Task item | Reproduce exactly the lines below, starting at the line that contains "table lamp: none" and ending with the last line of the records, both included; leave out any pictures.

================================

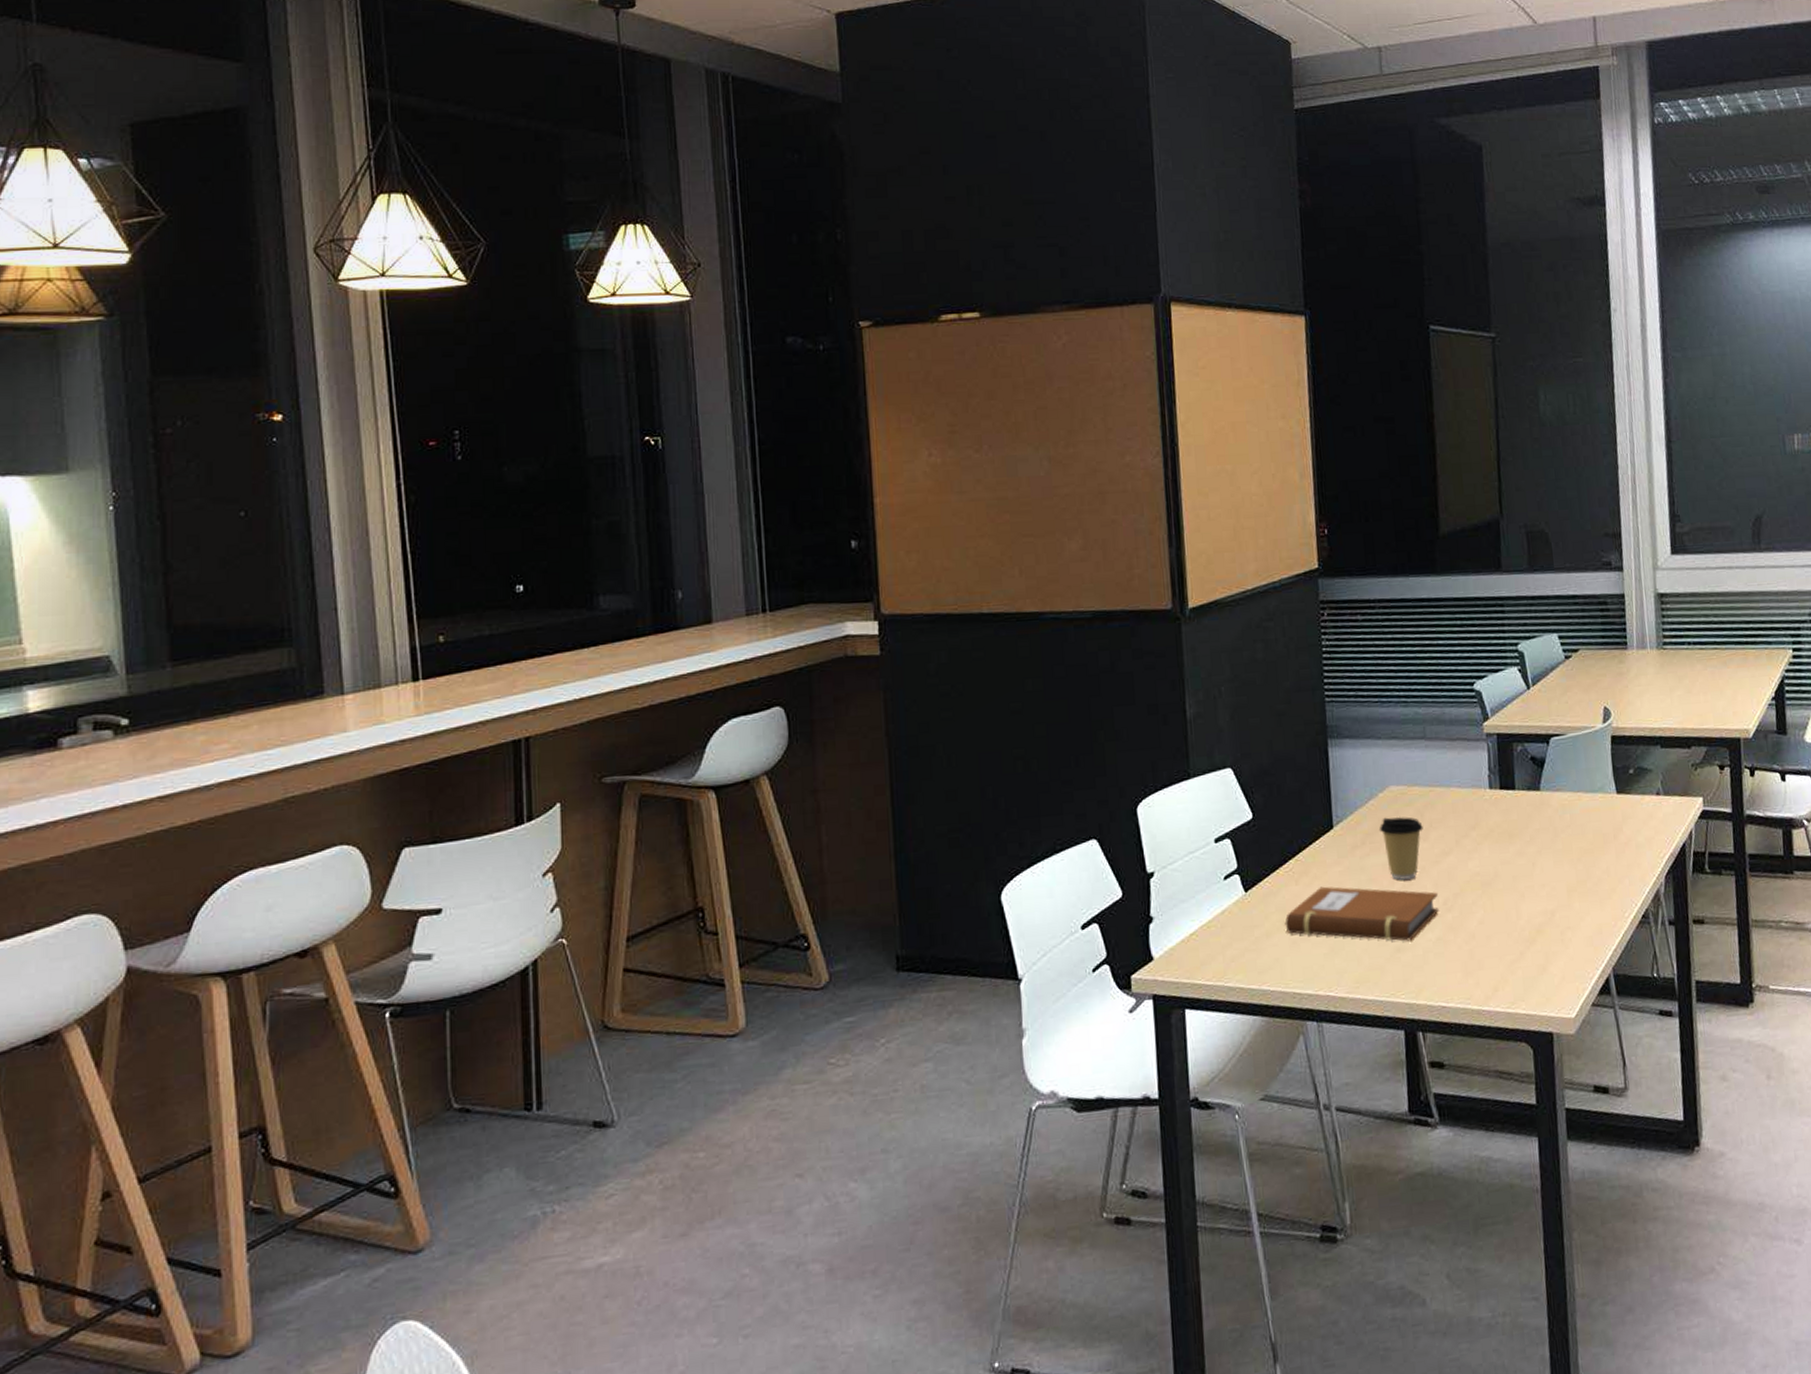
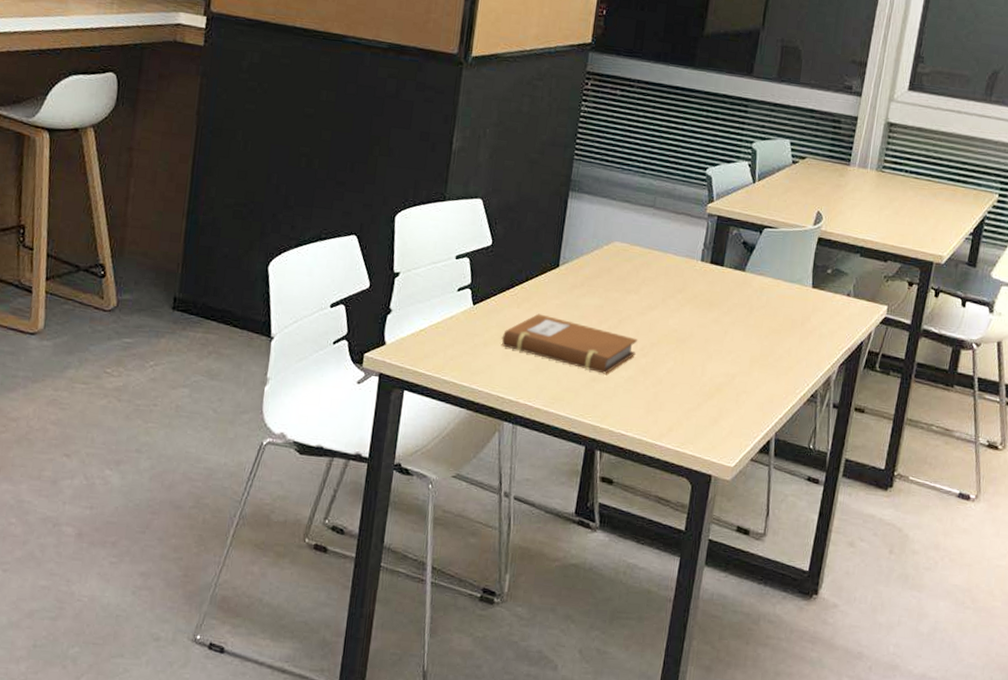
coffee cup: present [1379,816,1423,880] -> none [598,267,637,323]

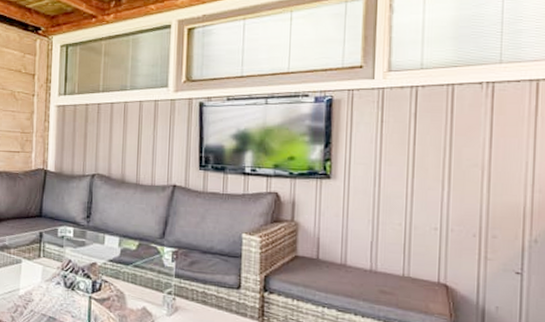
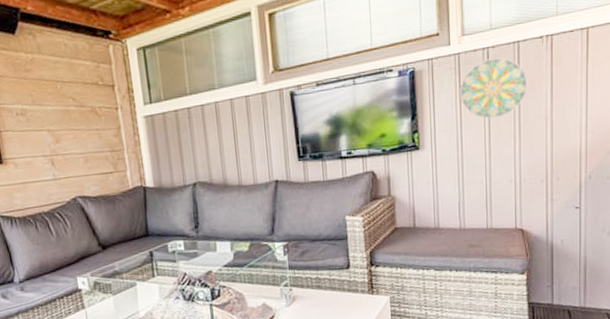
decorative plate: none [381,98,463,160] -> present [460,57,528,119]

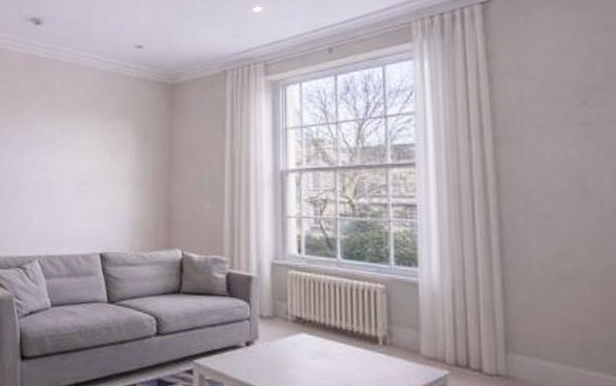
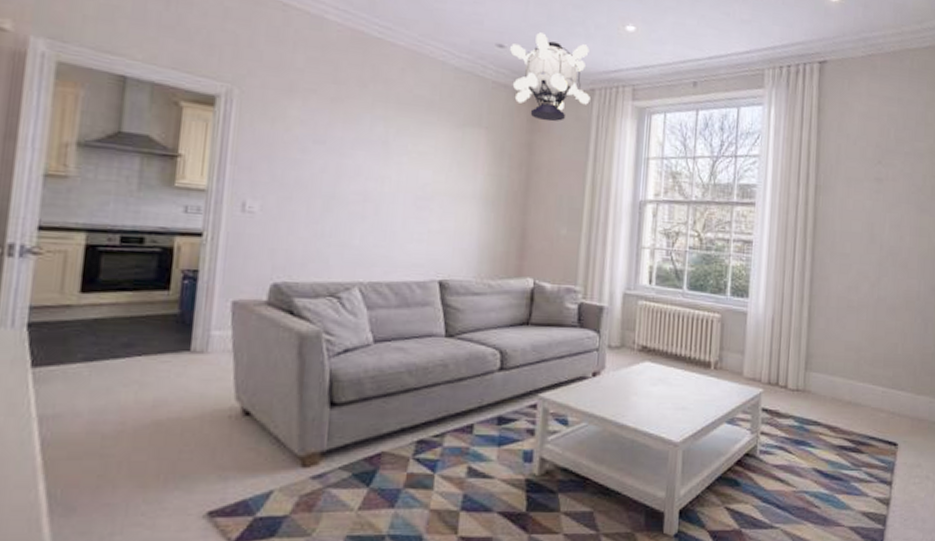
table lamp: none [148,29,223,106] -> present [510,32,590,122]

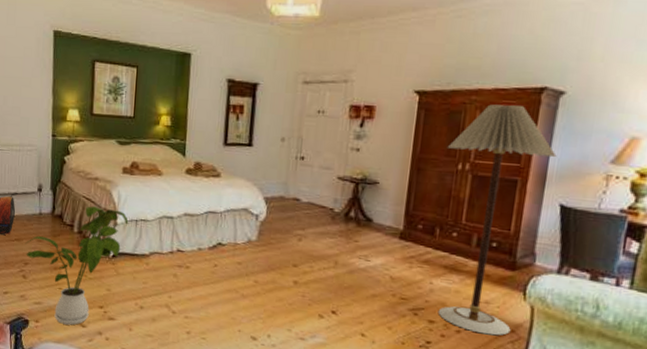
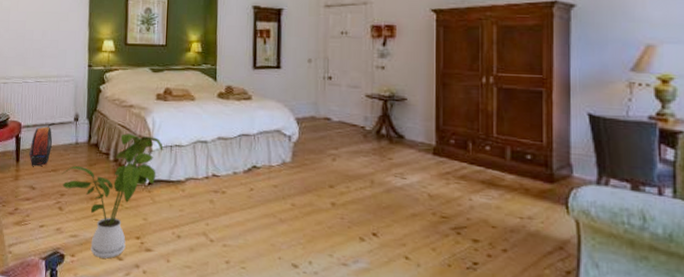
floor lamp: present [438,104,557,336] -> none [469,19,577,254]

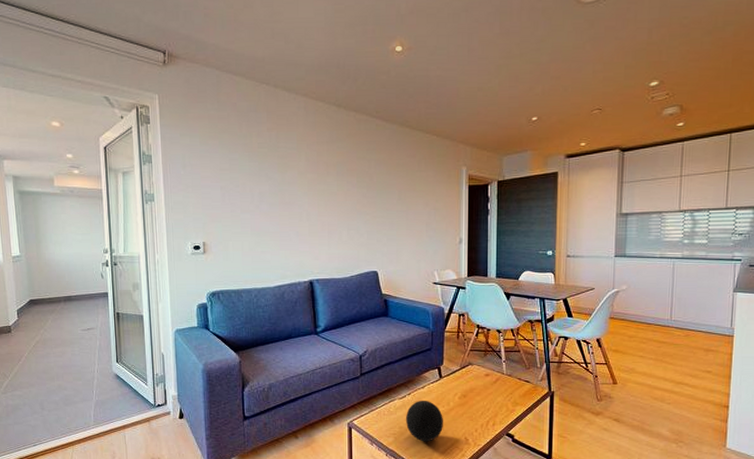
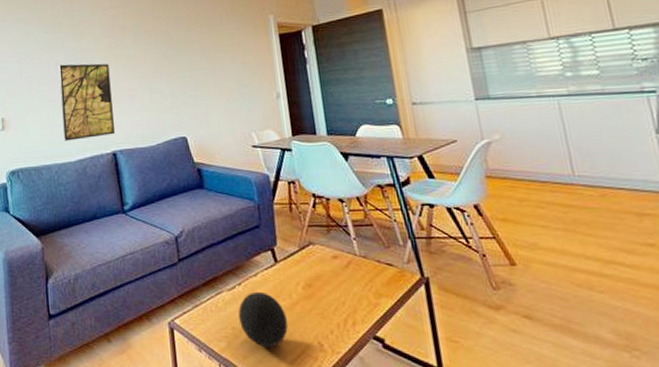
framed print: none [261,195,314,268] -> present [58,63,116,141]

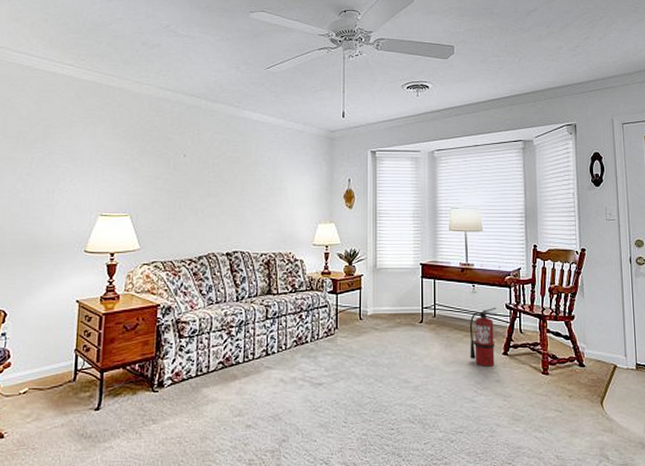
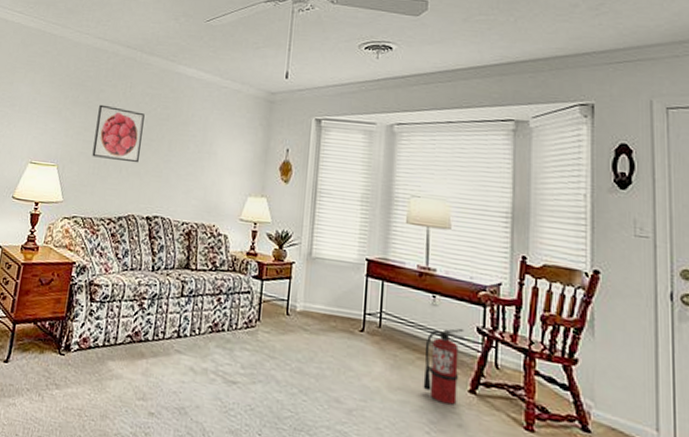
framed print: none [166,152,215,205] -> present [92,104,145,163]

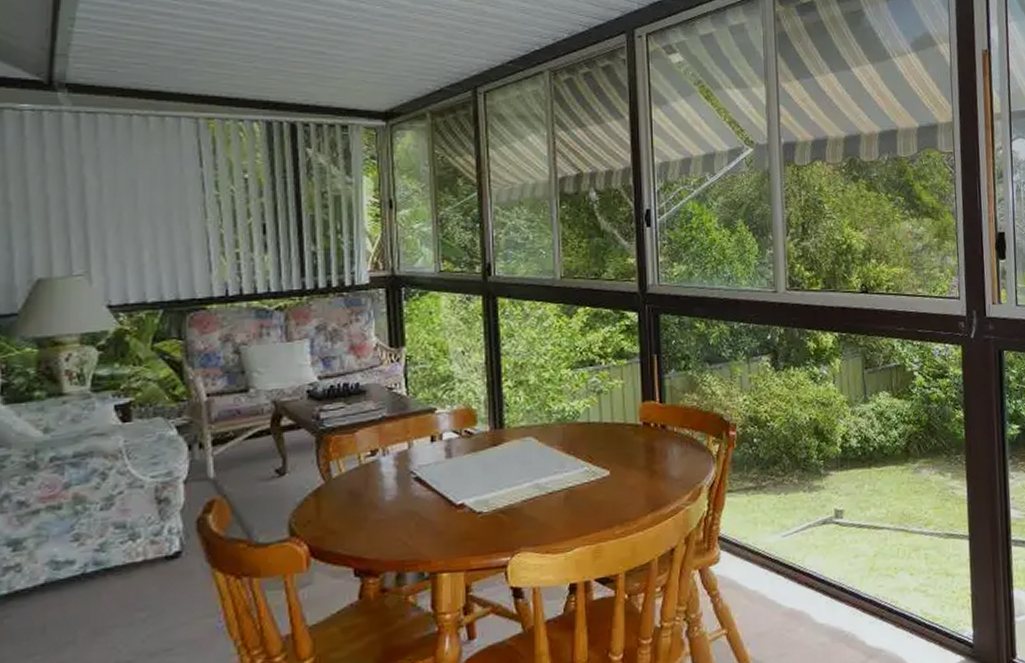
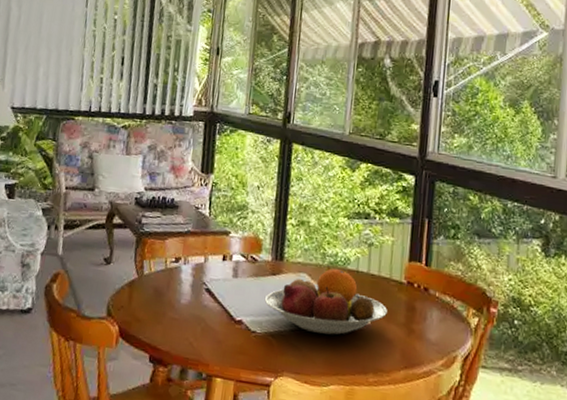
fruit bowl: none [487,423,626,498] -> present [264,265,387,335]

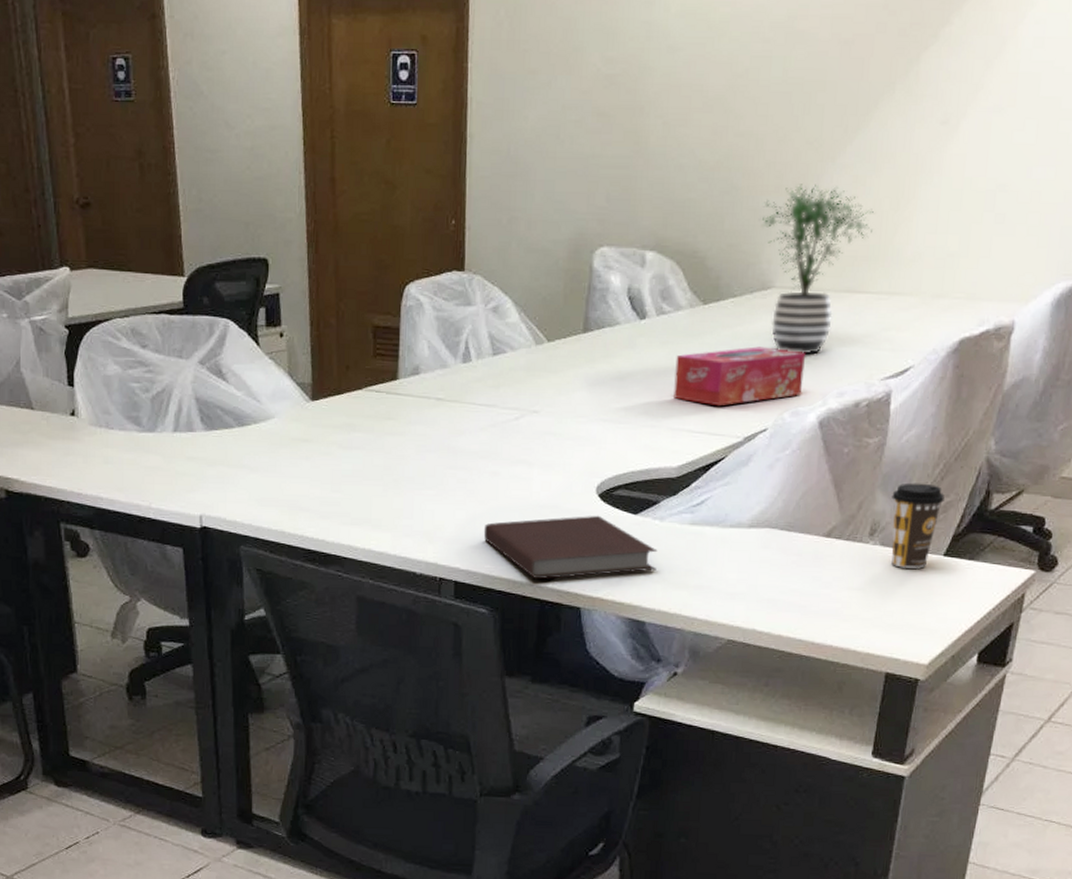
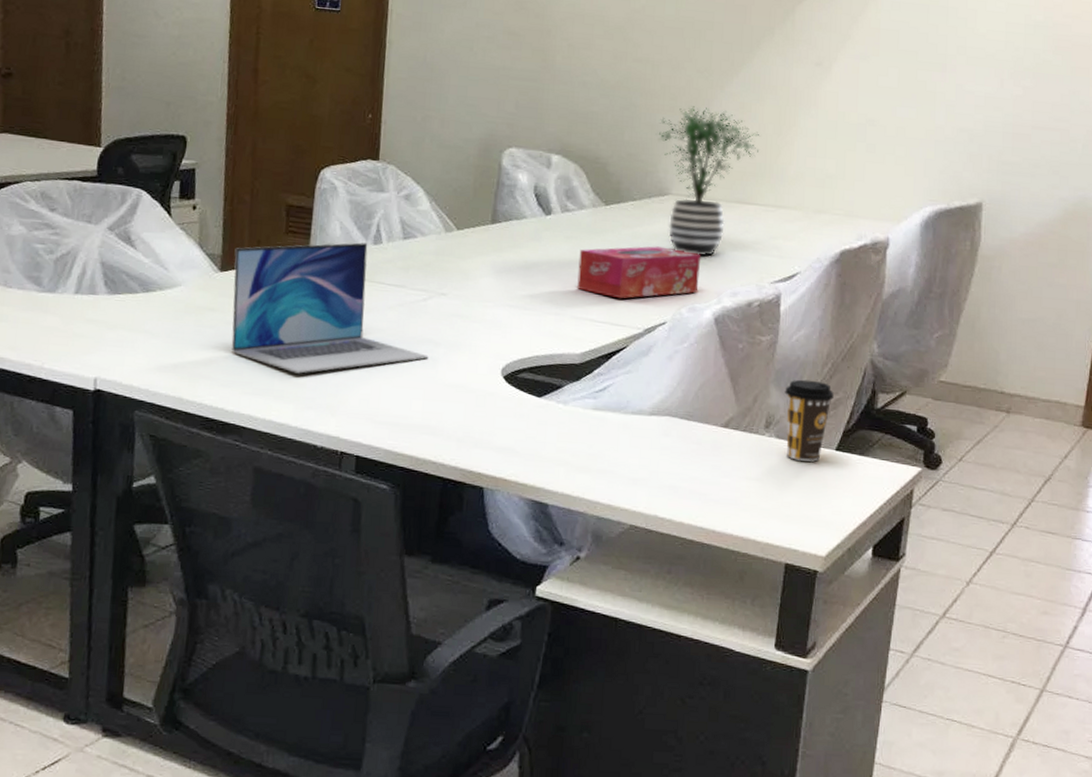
laptop: none [324,362,523,502] -> present [231,242,429,374]
notebook: present [483,515,658,580] -> none [387,396,561,458]

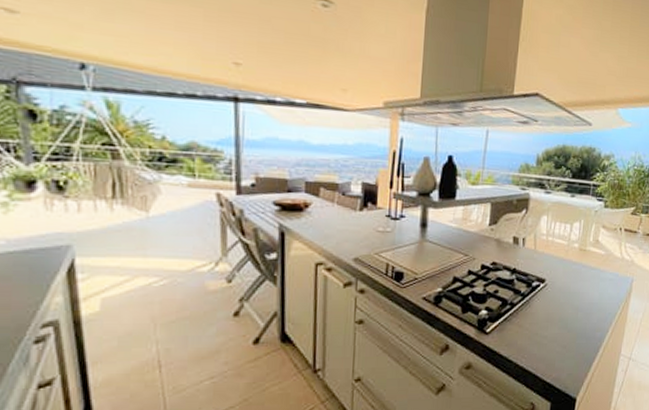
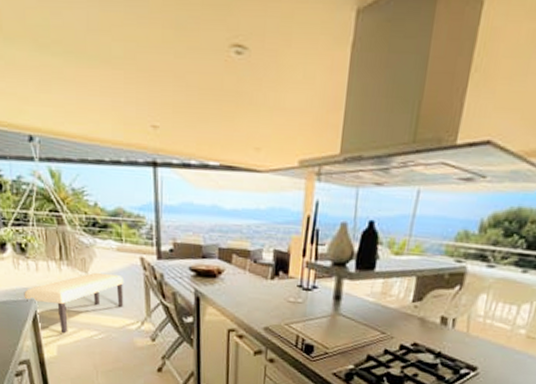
bench: none [57,210,196,284] -> present [24,272,124,334]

================================

Answer for the task |
table lamp: none [148,29,223,106] -> present [510,32,590,122]

floor lamp: present [438,104,557,336] -> none [469,19,577,254]

framed print: none [261,195,314,268] -> present [58,63,116,141]

framed print: none [166,152,215,205] -> present [92,104,145,163]

fruit bowl: none [487,423,626,498] -> present [264,265,387,335]

laptop: none [324,362,523,502] -> present [231,242,429,374]
notebook: present [483,515,658,580] -> none [387,396,561,458]

bench: none [57,210,196,284] -> present [24,272,124,334]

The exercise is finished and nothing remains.